At issue is whether the "Great Flood" event of the Bible reflects the beginning of the Younger Dryas, the end of the Younger Dryas, or actually is a composite of both. Hancock himself doesn't seem to even try to differentiate between myths/traditions that relate to one as opposed to the other. Perhaps it is no longer possible to do so, but I think it would have been worth an attempt by Hancock. (This is one area in which Hancock does exhibit complete restraint. He doesn't offer any opinion at all as to the whereabouts of Atlantis or the earlier "pay-lands.") For example, might the original "pay-lands" of the primordial gods have been one and the same as Mu and/or Lemuria (of SE Asia/the Pacific) and/or Sundaland/Sunda Shelf (which Hancock does mention). During the Younger Dryas, were the successors/survivors of the gods then forced to abandon that cultural center and regroup in Atlantis? Was the Zep Tepi ("First Time" of the Gods) really associated with the Younger Dryas, as Hancock concludes, or more properly belonging to the period before the first cataclysm? Is the Biblical destruction of the "Tower of Babel" to be associated with the first attempt to build the Great Pyramid of Giza during the Younger Dryas? Was this epic piece of engineering nearing completion when it was "cast down" by another catastrophe? In other words, was the Great Pyramid construction initiated between two distinct but different flooding events?
(The above is the most visited page on my entire web site!)

A similar question involves Gobekli Tepe. Was it founded only after the Younger Dryas had ended, or is there evidence of construction during the Younger Dryas. Obviously excavation is still on-going, but it will be interesting to see what can be determined. In later times, the royal family was continually building great monuments only to destroy them. The Temple of Jerusalem is perhaps the most famous example. The deliberate burial of Gobekli Tepe appears to have been done in that same spirit. It's almost an admission that nothing is permanent on this Earth (or perhaps in the Heavens). One must always be prepared to start anew.

Precession was obviously of great importance to the ancient astronomers. A "precessional clock" would by definition need a zero hour (12 o'clock) position. Perhaps, we are now living at the end of a precessional cycle as the ancients would have defined it. (I don't think that the case has been entirely proven based upon the discussion in Hancock's book, which relies heavily on the work of a single researcher and interpretation of animal figures on a pillar.
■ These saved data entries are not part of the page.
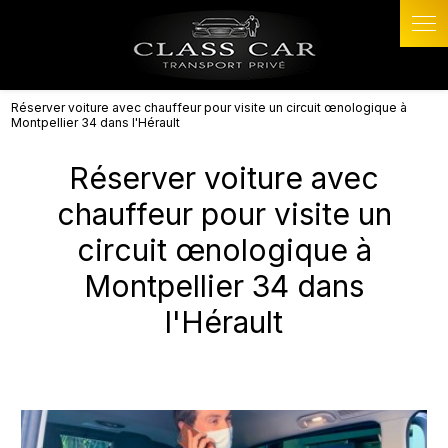
Panneau de gestion des cookies
Réserver voiture avec chauffeur pour visite un circuit œnologique à
Montpellier 34 dans l'Hérault
Réserver voiture avec
chauffeur pour visite un
circuit œnologique à
Montpellier 34 dans
l'Hérault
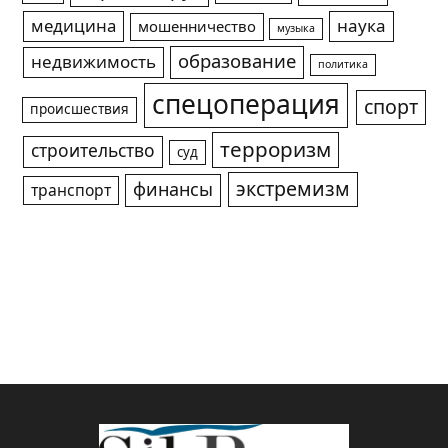
медицина
наука
мошенничество
музыка
образование
недвижимость
политика
спецоперация
спорт
происшествия
терроризм
строительство
суд
экстремизм
финансы
транспорт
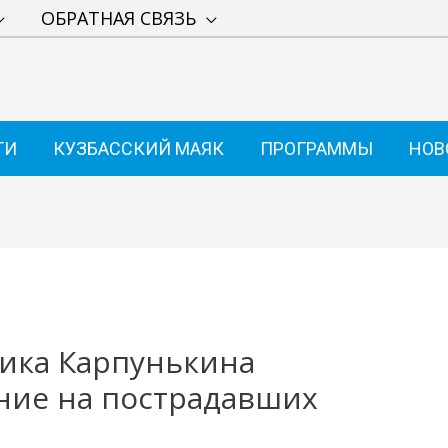
ОБРАТНАЯ СВЯЗЬ
ТИ
КУЗБАССКИЙ МАЯК
ПРОГРАММЫ
НОВ
ика Карпунькина
ние на пострадавших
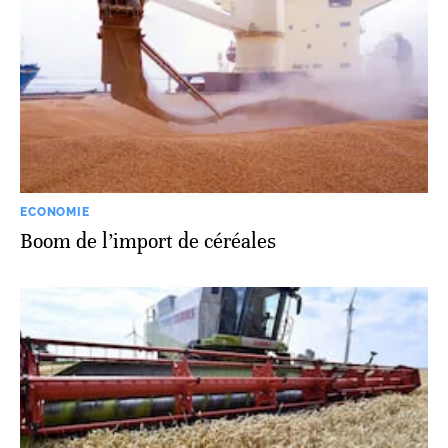
ECONOMIE
Boom de l’import de céréales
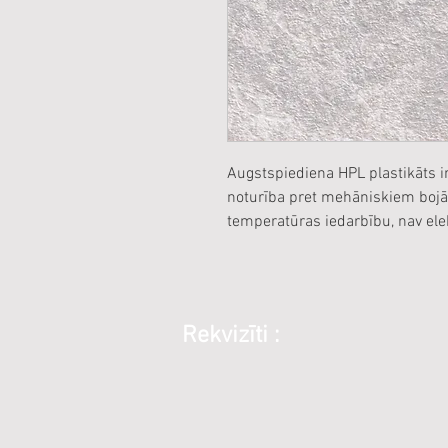
Augstspiediena HPL plastikāts ir
noturība pret mehāniskiem bojā
temperatūras iedarbību, nav ele
Rekvizīti :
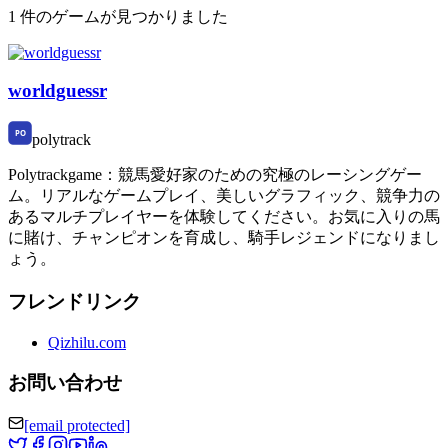
1 件のゲームが見つかりました
worldguessr
polytrack
Polytrackgame：競馬愛好家のための究極のレーシングゲー
ム。リアルなゲームプレイ、美しいグラフィック、競争力の
あるマルチプレイヤーを体験してください。お気に入りの馬
に賭け、チャンピオンを育成し、騎手レジェンドになりまし
ょう。
フレンドリンク
Qizhilu.com
お問い合わせ
[email protected]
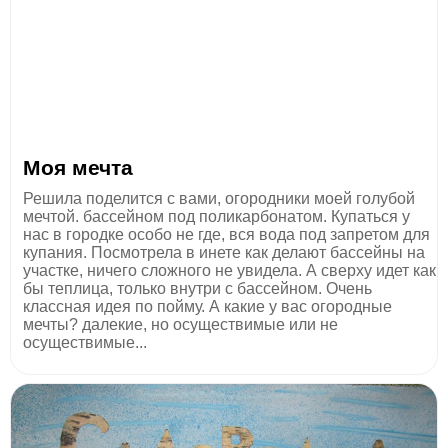
Моя мечта
Решила поделится с вами, огородники моей голубой
мечтой. бассейном под поликарбонатом. Купаться у
нас в городке особо не где, вся вода под запретом для
купания. Посмотрела в инете как делают бассейны на
участке, ничего сложного не увидела. А сверху идет как
бы теплица, только внутри с бассейном. Очень
классная идея по пойму. А какие у вас огородные
мечты? далекие, но осуществимые или не
осуществимые...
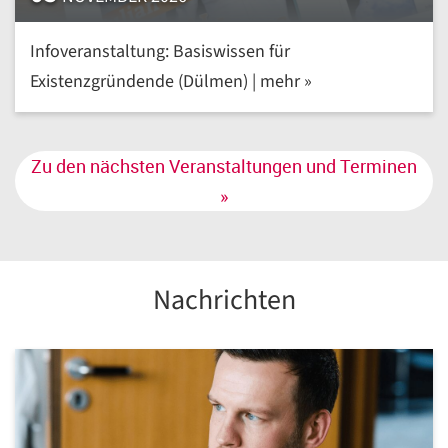
Infoveranstaltung: Basiswissen für
Existenzgründende (Dülmen) | mehr »
Zu den nächsten Veranstaltungen und Terminen
»
Nachrichten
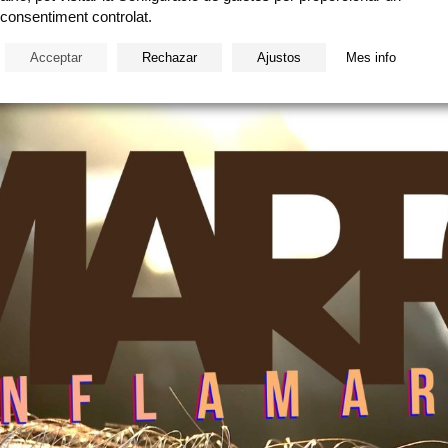
consentiment controlat.
Acceptar
Rechazar
Ajustos
Mes info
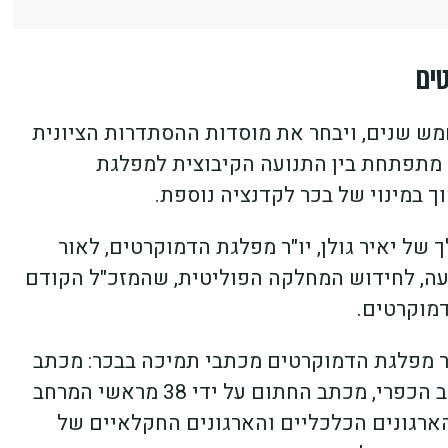
ים
חמש שנים, ויבחר את מוסדות ההסתדרות הציונית
ה מתפתחת בין התנועה הקיבוצית למפלגת
במינוי של בכר לקדנציה נוספת.
של יאיר גולן, יו"ר מפלגת הדמוקרטים, לאור
עה, לחידוש המחלקה הפוליטית, שהמזכ"ל הקודם
דמוקרטים.
ר מפלגת הדמוקרטים מכתבי תמיכה בבכר: מכתב
החתום על ידי 34 ראשי מועצות אזוריות מהמרחב הכפרי, מכתב החתום על ידי 38 מראשי המרחב
הארגונים הכלכליים והארגונים החקלאיים של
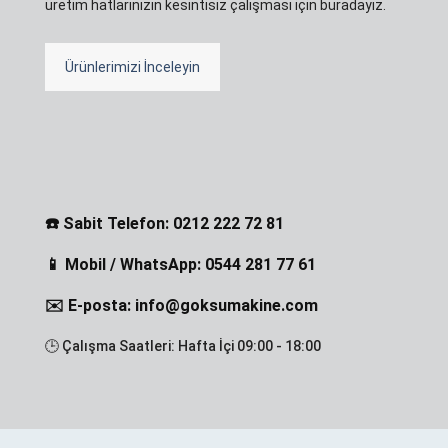
üretim hatlarınızın kesintisiz çalışması için buradayız.
Ürünlerimizi İnceleyin
☎️ Sabit Telefon: 0212 222 72 81
📱 Mobil / WhatsApp: 0544 281 77 61
✉️ E-posta: info@goksumakine.com
🕒 Çalışma Saatleri: Hafta İçi 09:00 - 18:00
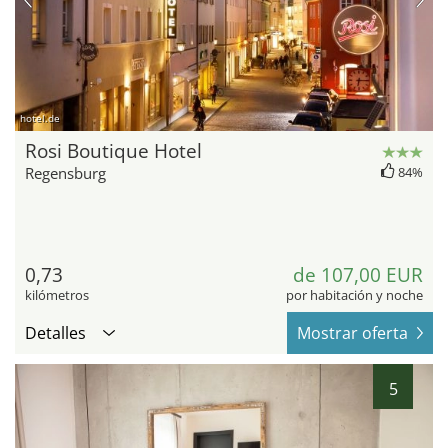
hotel.de
Rosi Boutique Hotel
Regensburg
84%
0,73
de 107,00 EUR
kilómetros
por habitación y noche
Detalles
Mostrar oferta
5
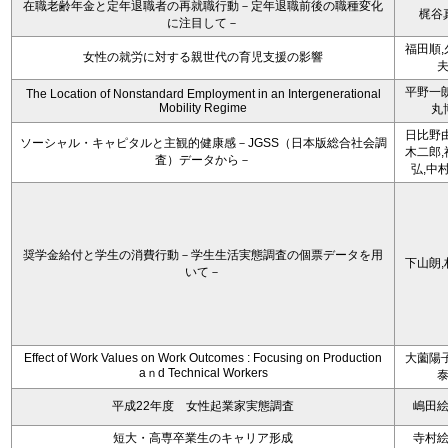
在職老齢年金と定年退職者の再就職行動－定年退職前後の職種変化
梶谷
に注目して－
福田順,
女性の就労に対する親世代の育児支援の影響
平野一朗
The Location of Nonstandard Employment in an Intergenerational
Mobility Regime
丸
日比野由
ソーシャル・キャピタルと主観的健康感－JGSS（日本版総合社会調
木二郎,
査）データから－
弘,中
奨学金給付と学生の消費行動－学生生活実態調査の個票データを用
下山朗,
いて－
Effect of Work Values on Work Outcomes : Focusing on Production
大薗陽子
aｎd Technical Workers
平成22年度 女性起業家実態調査
嶋田
短大・高専卒業生のキャリア形成
寺村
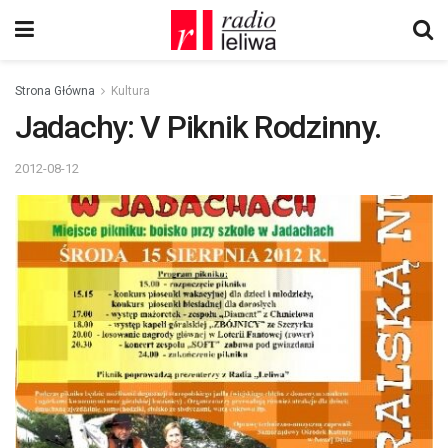
Strona Główna
Kultura
Jadachy: V Piknik Rodzinny.
2012-08-12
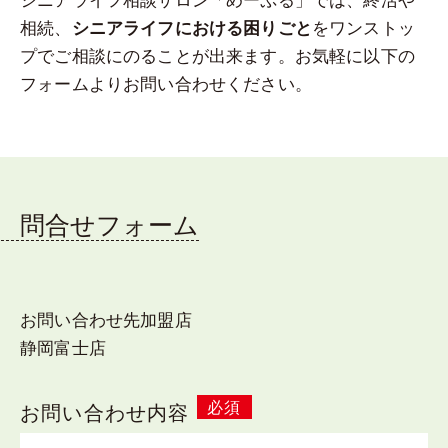
相続、
をワンストッ
シニアライフにおける困りごと
プでご相談にのることが出来ます。お気軽に以下の
フォームよりお問い合わせください。
問合せフォーム
お問い合わせ先加盟店
静岡富士店
必須
お問い合わせ内容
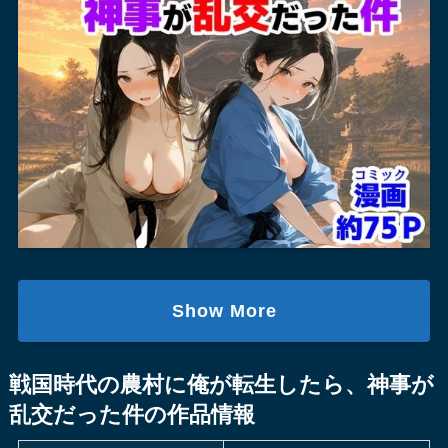
Show More
戦国時代の農村に俺が転生したら、神事が
乱交だった件の作品情報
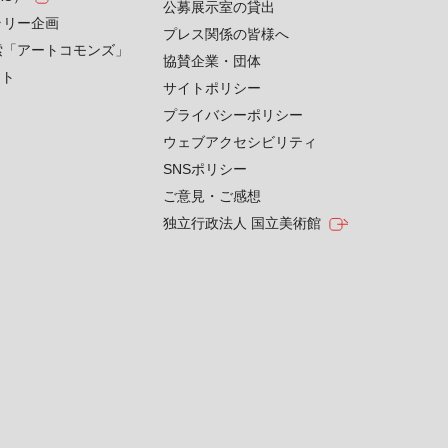
公募展示室の貸出
ラリー企画
プレス関係の皆様へ
索「アートコモンズ」
協賛企業・団体
クト
サイトポリシー
プライバシーポリシー
ウェブアクセシビリティ
SNSポリシー
ご意見・ご感想
独立行政法人 国立美術館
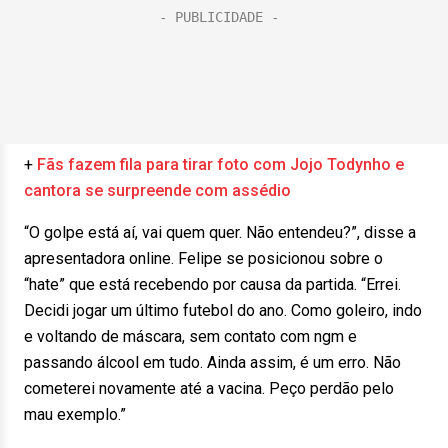
+
Fãs fazem fila para tirar foto com Jojo Todynho e
cantora se surpreende com assédio
“O golpe está aí, vai quem quer. Não entendeu?”, disse a
apresentadora online. Felipe se posicionou sobre o
“hate” que está recebendo por causa da partida. “Errei.
Decidi jogar um último futebol do ano. Como goleiro, indo
e voltando de máscara, sem contato com ngm e
passando álcool em tudo. Ainda assim, é um erro. Não
cometerei novamente até a vacina. Peço perdão pelo
mau exemplo.”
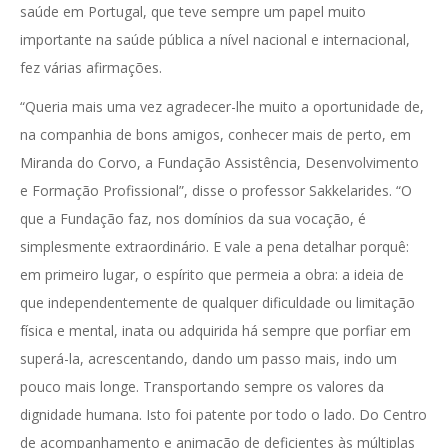
saúde em Portugal, que teve sempre um papel muito
importante na saúde pública a nível nacional e internacional,
fez várias afirmações.
“Queria mais uma vez agradecer-lhe muito a oportunidade de,
na companhia de bons amigos, conhecer mais de perto, em
Miranda do Corvo, a Fundação Assistência, Desenvolvimento
e Formação Profissional”, disse o professor Sakkelarides. “O
que a Fundação faz, nos domínios da sua vocação, é
simplesmente extraordinário. E vale a pena detalhar porquê:
em primeiro lugar, o espírito que permeia a obra: a ideia de
que independentemente de qualquer dificuldade ou limitação
física e mental, inata ou adquirida há sempre que porfiar em
superá-la, acrescentando, dando um passo mais, indo um
pouco mais longe. Transportando sempre os valores da
dignidade humana. Isto foi patente por todo o lado. Do Centro
de acompanhamento e animação de deficientes às múltiplas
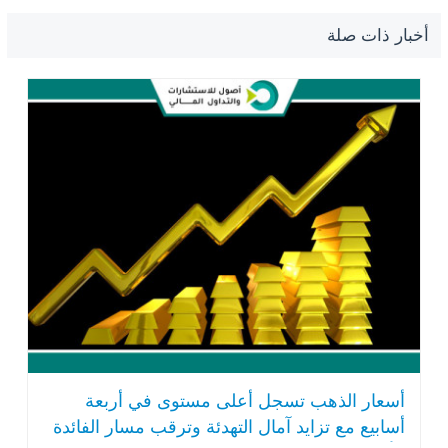
أخبار ذات صلة
أسعار الذهب تسجل أعلى مستوى في أربعة
أسابيع مع تزايد آمال التهدئة وترقب مسار الفائدة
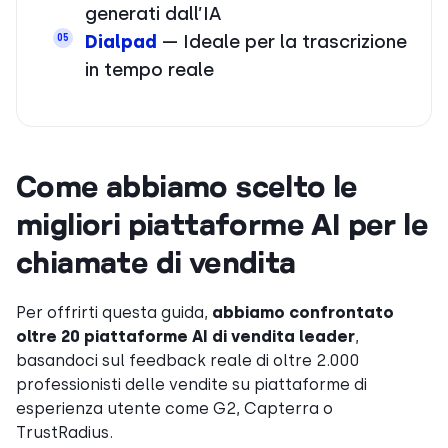
generati dall’IA
Dialpad
— Ideale per la trascrizione
05
in tempo reale
Come abbiamo scelto le
migliori piattaforme AI per le
chiamate di vendita
Per offrirti questa guida,
abbiamo confrontato
oltre 20 piattaforme AI di vendita leader
,
basandoci sul feedback reale di oltre 2.000
professionisti delle vendite su piattaforme di
esperienza utente come G2, Capterra o
TrustRadius.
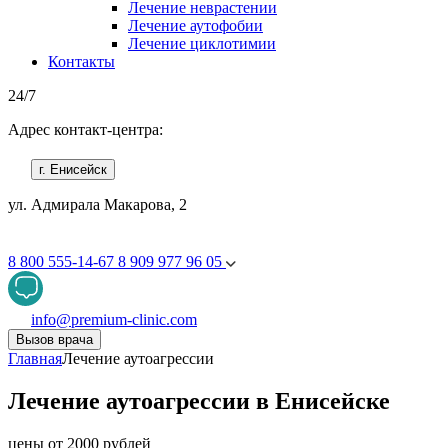
Лечение неврастении
Лечение аутофобии
Лечение циклотимии
Контакты
24/7
Адрес контакт-центра:
г. Енисейск
ул. Адмирала Макарова, 2
8 800 555-14-67
8 909 977 96 05
info@premium-clinic.com
Вызов врача
Главная
Лечение аутоагрессии
Лечение аутоагрессии в Енисейске
цены от 2000 рублей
It's an interesting theory, nonetheless.) However, to also conclude (as Hancock does) that an end/start time of a precessional cycle (chosen for reasons of accuracy) must also accompany a catastrophe is illogical. Any such occurrence would be purely coincidental.

Another issue I have with the book is Hancock's attack on Zecharia Sitchin, which is executed along the lines of how Academics do such things. It seems quite out-of-character for Hancock given that he has generally been highly supportive of his fellow alternative researchers. Hancock engages in what seems to be a totally irrelevant argument on why the name Nephilim/Nefilim cannot denote (or even connote) "fallen," although the sources are quite clear that they were the by-product of a fallen race, if not a fallen race themselves. Hancock does not stop to consider the possibility that the Bible is both condemning and praising our forebears in the same history! (Hancock also does not stop to consider that it may have been the Neanderthals that "sinned" with those who were at that time coming "out of Africa." In any event, Neanderthals as we know payed the ultimate price of extinction. Only their "evil/renowned" mixed offspring survived.) The motivation for attacking Sitchin is not made clear and therefore comes across as disingenuous. I can only guess that Hancock now prefers the theory that knowledge of astronomy (and other sciences/"pure religion") originally came from the spirit/dream world rather than imparted to mankind by "ancient astronauts." I don't see why it has to be either one or the other.

In conclusion, Magicians of the Gods is an excellent survey of contemporary alternative archaeology, geology, astronomy/cosmology and anthropology. It is unfortunately marred by a number of illogical and unnecessary inferences made by the author from the broad survey he has performed.